[Required task]
Please express each line of the listing below as a string in a JSON list, one string per line, skipping blank lines and leaving out the picture.
------------------------------------------------------------
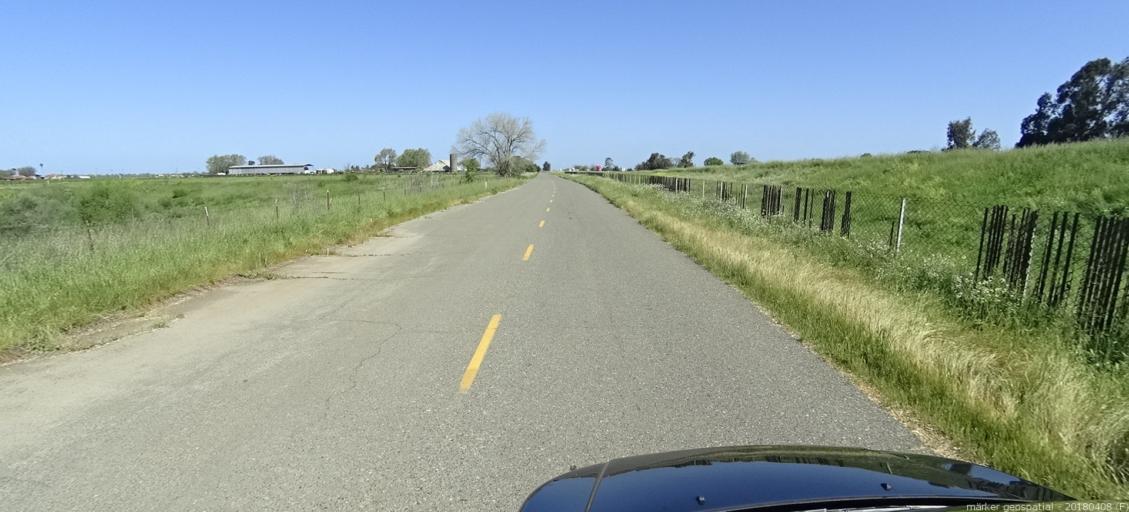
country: US
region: California
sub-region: Sacramento County
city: Walnut Grove
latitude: 38.3234
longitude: -121.4666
------------------------------------------------------------
[Reply]
[
  "country: US",
  "region: California",
  "sub-region: Sacramento County",
  "city: Walnut Grove",
  "latitude: 38.3234",
  "longitude: -121.4666"
]